Après une brève continuation de la politique d’Abe dans l’éphémère cabinet Suga, le Japon a maintenant un nouveau Premier ministre. Alors que l’opinion publique favorisait et que les membres du parti LDP favorisaient le réformiste Kono Taro, les députés du parti choisissent le milieu de la route de Kishida. Le programme économique de Kishida s’est recentré sur la lutte contre l’inégalité économique croissante qui est devenue la pierre angulaire de la frustration du public face au « bien-être des riches » d’Abenomic. Dans son premier discours sur la politique économique, Kishida a fait un bref éloge de la consolidation budgétaire en déclarant que son gouvernement s’efforcerait de « remettre les finances publiques sur des bases saines ». Cependant, il a également déclaré (de manière plutôt moins ambiguë) que « les politiques néolibérales ont eu pour effet néfaste de créer un fossé profond entre les « nantis » et les « démunis » » et que « ce n’est que lorsque les fruits de la croissance sont correctement répartis que la croissance ultérieure se matérialise. Le cœur de l’approche de Kishida était d’être un « plan de doublement des revenus », un rappel au langage de ce héros original du développementalisme du PLD à grandes dépenses – le Premier ministre Hayato Ikeda. Cependant, ce langage a été rapidement abandonné, peut-être un signe que les ambitions redistributives de Kishida sont peut-être déjà en train d’être tempérées par les bureaucrates vétérans qui contrôlent la mise en œuvre de l’agenda des cabinets. D’autre part une modeste augmentation du salaire minimum, jusqu’à 930 yens de l’heure, peut être un signe que Kishida veut émousser les appels de plus en plus bruyants et organisés des partis d’opposition à gauche.

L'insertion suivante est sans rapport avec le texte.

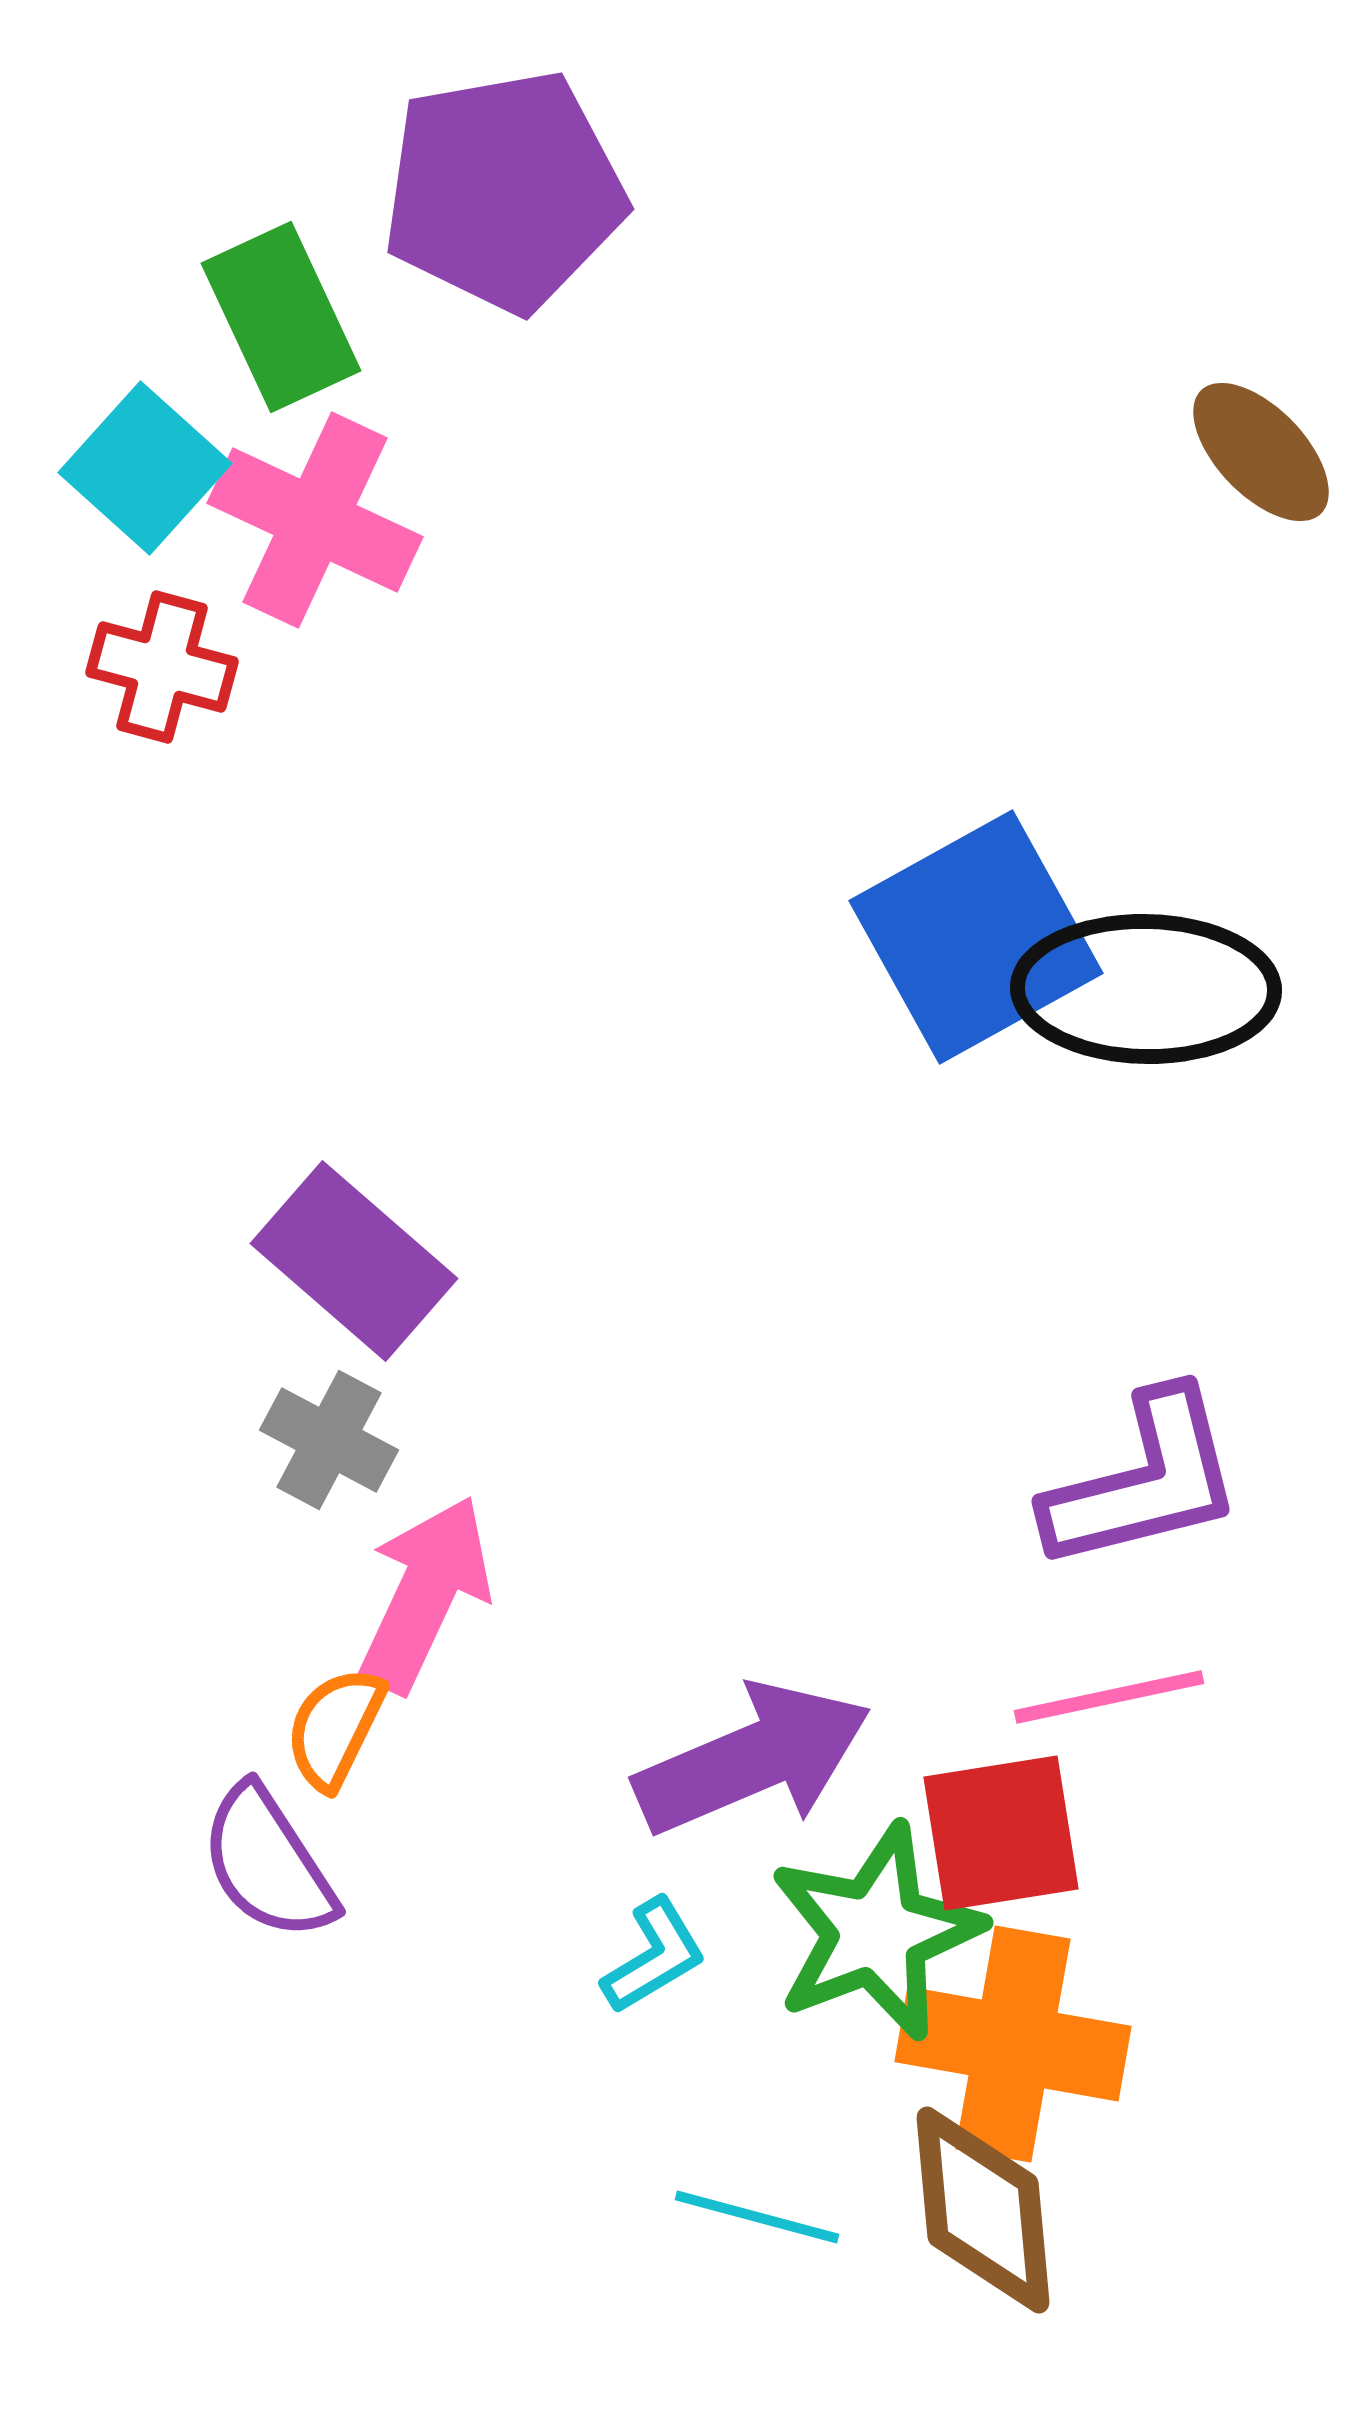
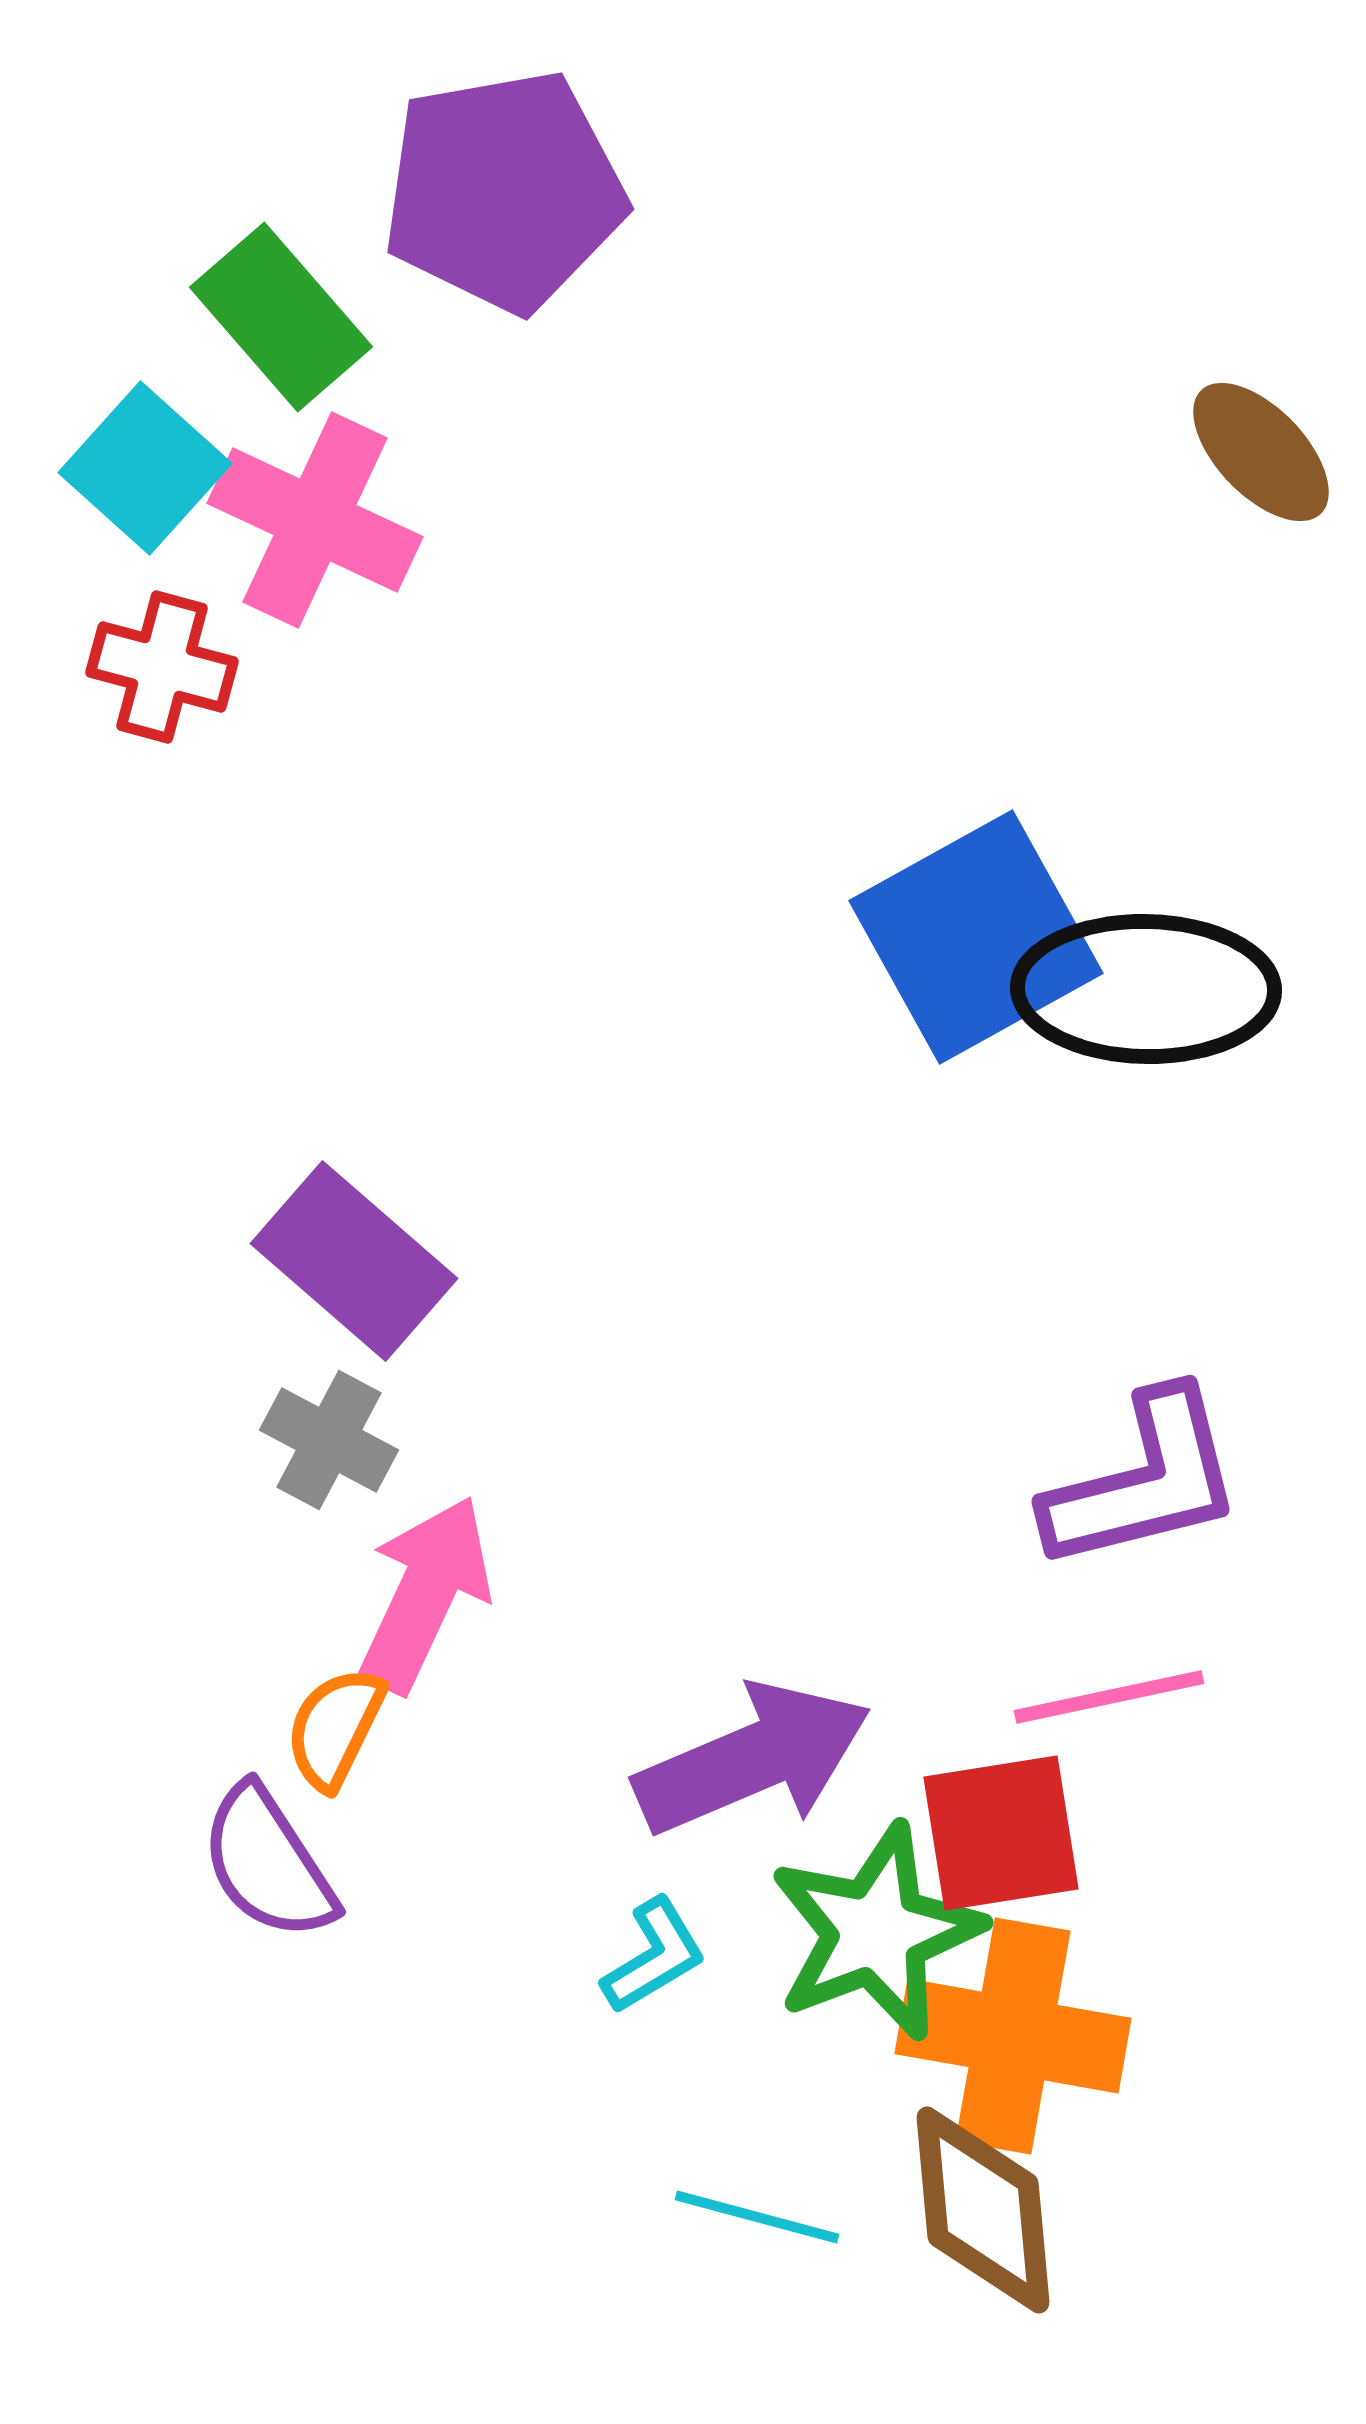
green rectangle: rotated 16 degrees counterclockwise
orange cross: moved 8 px up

À travers le réformisme de Koizumi puis l’approche mixte d’Abe, Kishida semblerait jusqu’à présent être un retour au LDP classique – de grandes politiques de dépenses qui maintiennent à la fois le secteur des entreprises et le public à travers un mélange de croissance et de distribution. Reste à savoir si Kishida pourra retrouver les miracles des années 1960, mais une chose est claire : la troisième flèche d’Abe est coincée dans le sol quelque part bien en deçà de la cible et Kishida n’a aucun intérêt à la ramasser.